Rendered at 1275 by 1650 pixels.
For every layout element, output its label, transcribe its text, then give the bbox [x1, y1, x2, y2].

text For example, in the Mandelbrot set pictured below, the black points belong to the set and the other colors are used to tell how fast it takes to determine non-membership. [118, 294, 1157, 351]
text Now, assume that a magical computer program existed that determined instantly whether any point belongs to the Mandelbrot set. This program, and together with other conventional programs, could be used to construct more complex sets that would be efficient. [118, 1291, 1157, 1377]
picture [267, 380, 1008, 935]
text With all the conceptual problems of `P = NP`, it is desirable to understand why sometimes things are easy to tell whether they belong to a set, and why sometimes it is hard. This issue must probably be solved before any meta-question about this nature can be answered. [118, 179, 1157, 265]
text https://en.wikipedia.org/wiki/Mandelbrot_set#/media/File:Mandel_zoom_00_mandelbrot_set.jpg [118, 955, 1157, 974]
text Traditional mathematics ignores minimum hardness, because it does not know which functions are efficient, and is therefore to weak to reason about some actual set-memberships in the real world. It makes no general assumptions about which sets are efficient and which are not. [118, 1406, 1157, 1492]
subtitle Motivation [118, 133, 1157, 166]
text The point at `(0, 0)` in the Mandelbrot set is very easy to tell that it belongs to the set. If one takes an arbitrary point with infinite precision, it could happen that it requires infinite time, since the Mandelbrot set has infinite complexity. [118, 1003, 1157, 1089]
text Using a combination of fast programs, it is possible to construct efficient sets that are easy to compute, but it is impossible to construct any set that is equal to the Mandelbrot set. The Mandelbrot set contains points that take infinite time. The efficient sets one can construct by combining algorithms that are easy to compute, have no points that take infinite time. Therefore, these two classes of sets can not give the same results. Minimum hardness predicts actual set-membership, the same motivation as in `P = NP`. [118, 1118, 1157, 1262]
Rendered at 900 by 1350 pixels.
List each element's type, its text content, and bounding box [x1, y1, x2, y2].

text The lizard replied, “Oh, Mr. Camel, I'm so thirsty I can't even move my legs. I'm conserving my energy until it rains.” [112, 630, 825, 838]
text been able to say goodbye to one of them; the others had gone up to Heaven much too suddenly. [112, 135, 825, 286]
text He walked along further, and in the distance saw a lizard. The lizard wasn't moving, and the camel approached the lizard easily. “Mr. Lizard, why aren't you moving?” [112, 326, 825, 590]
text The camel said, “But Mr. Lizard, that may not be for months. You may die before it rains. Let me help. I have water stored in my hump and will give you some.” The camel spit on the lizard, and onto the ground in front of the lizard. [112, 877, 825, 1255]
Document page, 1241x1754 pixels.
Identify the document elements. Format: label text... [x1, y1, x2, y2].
---+---
# Instruction
Rewrite the listing above, changing every "pixels" to "px" and leaving everything else as it is.

# Solution for this task
Rendered at 1275 by 1650 px.
For every layout element, output its label, transcribe its text, then give the bbox [x1, y1, x2, y2].

text For example, in the Mandelbrot set pictured below, the black points belong to the set and the other colors are used to tell how fast it takes to determine non-membership. [118, 294, 1157, 351]
text Now, assume that a magical computer program existed that determined instantly whether any point belongs to the Mandelbrot set. This program, and together with other conventional programs, could be used to construct more complex sets that would be efficient. [118, 1291, 1157, 1377]
picture [267, 380, 1008, 935]
text With all the conceptual problems of `P = NP`, it is desirable to understand why sometimes things are easy to tell whether they belong to a set, and why sometimes it is hard. This issue must probably be solved before any meta-question about this nature can be answered. [118, 179, 1157, 265]
text https://en.wikipedia.org/wiki/Mandelbrot_set#/media/File:Mandel_zoom_00_mandelbrot_set.jpg [118, 955, 1157, 974]
text Traditional mathematics ignores minimum hardness, because it does not know which functions are efficient, and is therefore to weak to reason about some actual set-memberships in the real world. It makes no general assumptions about which sets are efficient and which are not. [118, 1406, 1157, 1492]
subtitle Motivation [118, 133, 1157, 166]
text The point at `(0, 0)` in the Mandelbrot set is very easy to tell that it belongs to the set. If one takes an arbitrary point with infinite precision, it could happen that it requires infinite time, since the Mandelbrot set has infinite complexity. [118, 1003, 1157, 1089]
text Using a combination of fast programs, it is possible to construct efficient sets that are easy to compute, but it is impossible to construct any set that is equal to the Mandelbrot set. The Mandelbrot set contains points that take infinite time. The efficient sets one can construct by combining algorithms that are easy to compute, have no points that take infinite time. Therefore, these two classes of sets can not give the same results. Minimum hardness predicts actual set-membership, the same motivation as in `P = NP`. [118, 1118, 1157, 1262]
Rendered at 900 by 1350 px.
List each element's type, its text content, and bounding box [x1, y1, x2, y2].

text The lizard replied, “Oh, Mr. Camel, I'm so thirsty I can't even move my legs. I'm conserving my energy until it rains.” [112, 630, 825, 838]
text been able to say goodbye to one of them; the others had gone up to Heaven much too suddenly. [112, 135, 825, 286]
text He walked along further, and in the distance saw a lizard. The lizard wasn't moving, and the camel approached the lizard easily. “Mr. Lizard, why aren't you moving?” [112, 326, 825, 590]
text The camel said, “But Mr. Lizard, that may not be for months. You may die before it rains. Let me help. I have water stored in my hump and will give you some.” The camel spit on the lizard, and onto the ground in front of the lizard. [112, 877, 825, 1255]
Document page, 1241x1754 px.
Identify the document elements. Format: label text... [x1, y1, x2, y2].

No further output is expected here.